◆ **BRIEF A**
According to the article on Derbyshire's waterways, how many boats can Mercia Marina hold?
** Opening TEXT UNDER STUDY block **
PUBLISHED: 10:29 16 August 2013 | UPDATED: 10:47 16 August 2013

Ian and Allison Birks

Ian and Allison Birks

rebecca soanes photographer's copyright

Derbyshire’s waterways are quietly bustling with boats as more and more people seek ways to escape the rat race. Most of us probably spare no more than an occasional passing thought to the canals and rivers that sit largely hidden behind trees and beneath bridges. But you may actually be surprised by what, or who, you find there.

It may be news to some but Derbyshire is home to Europe’s largest inland marina. With a capacity of around 600 boats, Mercia Marina, near Willington, South Derbyshire, sits in idyllic peace and tranquillity just a stone’s throw from the busy A50/A38 road junction.

Unless you are driving your car along Findern Lane between Willington and Findern village, or following that minor route a further couple of miles into Derby, you can easily be forgiven for not knowing Mercia Marina exists. Yet, at more than two-thirds capacity, the 74-acre beauty spot that was created nearly five years ago from a former lake and quarry, is the frequent haunt and resting place of hundreds of boat owners. So who are these people?

Our perceptions of a typical narrowboat owner may conjure up Rosie and Jim-style images, or pictures of ageing hippies or nomads who are snubbing their noses to modern life. Some boat owners may indeed fit that description, but today they are certainly the minority. Today’s waterways are in fact overflowing with people from innumerable diverse backgrounds, from airline pilots to nurses and office workers, from the very young to the very old. They are normal people, like you and me. Well, almost... It may be fair to suggest that the very fact they have opted to spend much of their time living on a boat, means there may be certain eccentric tendencies within the boating fraternity.

A handful of moorers at Mercia Marina kindly invited us behind the scenes to get a glimpse of what life was really like on board their floating palaces. As a result, we discovered some quite colourful characters living on our watery doorstep – many of whom enjoy often weird or wonderful jobs or pastimes.

Hayley Powell

At just 23 years old, Hayley Powell is certainly one of the youngsters of the boating community at Mercia Marina. But she is also one of longest-serving moorers there, having owned her boat for more than four years.
** Closing TEXT UNDER STUDY block **
** Opening EXTRACTED ENTRIES block **
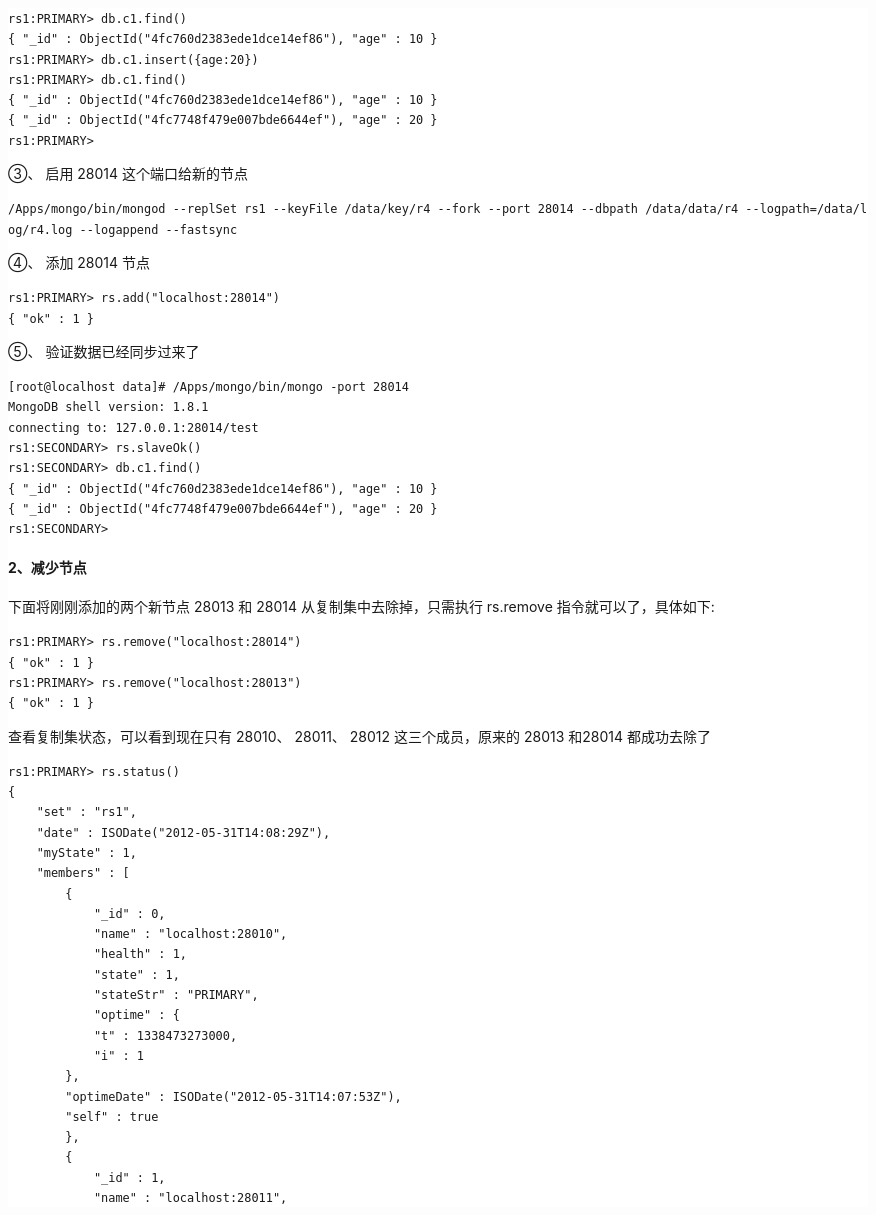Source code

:     
    rs1:PRIMARY> db.c1.find()
    { "_id" : ObjectId("4fc760d2383ede1dce14ef86"), "age" : 10 }
    rs1:PRIMARY> db.c1.insert({age:20})
    rs1:PRIMARY> db.c1.find()
    { "_id" : ObjectId("4fc760d2383ede1dce14ef86"), "age" : 10 }
    { "_id" : ObjectId("4fc7748f479e007bde6644ef"), "age" : 20 }
    rs1:PRIMARY>

③、 启用 28014 这个端口给新的节点  

    
    
    /Apps/mongo/bin/mongod --replSet rs1 --keyFile /data/key/r4 --fork --port 28014 --dbpath /data/data/r4 --logpath=/data/log/r4.log --logappend --fastsync

④、 添加 28014 节点  

    
    
    rs1:PRIMARY> rs.add("localhost:28014")
    { "ok" : 1 }

⑤、 验证数据已经同步过来了  

    
    
    [root@localhost data]# /Apps/mongo/bin/mongo -port 28014
    MongoDB shell version: 1.8.1
    connecting to: 127.0.0.1:28014/test
    rs1:SECONDARY> rs.slaveOk()
    rs1:SECONDARY> db.c1.find()
    { "_id" : ObjectId("4fc760d2383ede1dce14ef86"), "age" : 10 }
    { "_id" : ObjectId("4fc7748f479e007bde6644ef"), "age" : 20 }
    rs1:SECONDARY>

#### 2、减少节点

下面将刚刚添加的两个新节点 28013 和 28014 从复制集中去除掉，只需执行 rs.remove 指令就可以了，具体如下:  

    
    
    rs1:PRIMARY> rs.remove("localhost:28014")
    { "ok" : 1 }
    rs1:PRIMARY> rs.remove("localhost:28013")
    { "ok" : 1 }

查看复制集状态，可以看到现在只有 28010、 28011、 28012 这三个成员，原来的 28013 和28014 都成功去除了  

    
    
    rs1:PRIMARY> rs.status()
    {
    	"set" : "rs1",
    	"date" : ISODate("2012-05-31T14:08:29Z"),
    	"myState" : 1,
    	"members" : [
    		{
    			"_id" : 0,
    			"name" : "localhost:28010",
    			"health" : 1,
    			"state" : 1,
    			"stateStr" : "PRIMARY",
    			"optime" : {
    			"t" : 1338473273000,
    			"i" : 1
    		},
    		"optimeDate" : ISODate("2012-05-31T14:07:53Z"),
    		"self" : true
    		},
    		{
    			"_id" : 1,
    			"name" : "localhost:28011",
** Closing EXTRACTED ENTRIES block **
◆ **BRIEF B**
Please copy out the lines of the listing from the line with "[root@localhost data]# /Apps/mongo/bin/mongo" to the line with "rs1:SECONDARY> db.c1.find()".

◆ **TASK OUTPUT A**
Around 600 boats.

◆ **TASK OUTPUT B**
    [root@localhost data]# /Apps/mongo/bin/mongo -port 28014
    MongoDB shell version: 1.8.1
    connecting to: 127.0.0.1:28014/test
    rs1:SECONDARY> rs.slaveOk()
    rs1:SECONDARY> db.c1.find()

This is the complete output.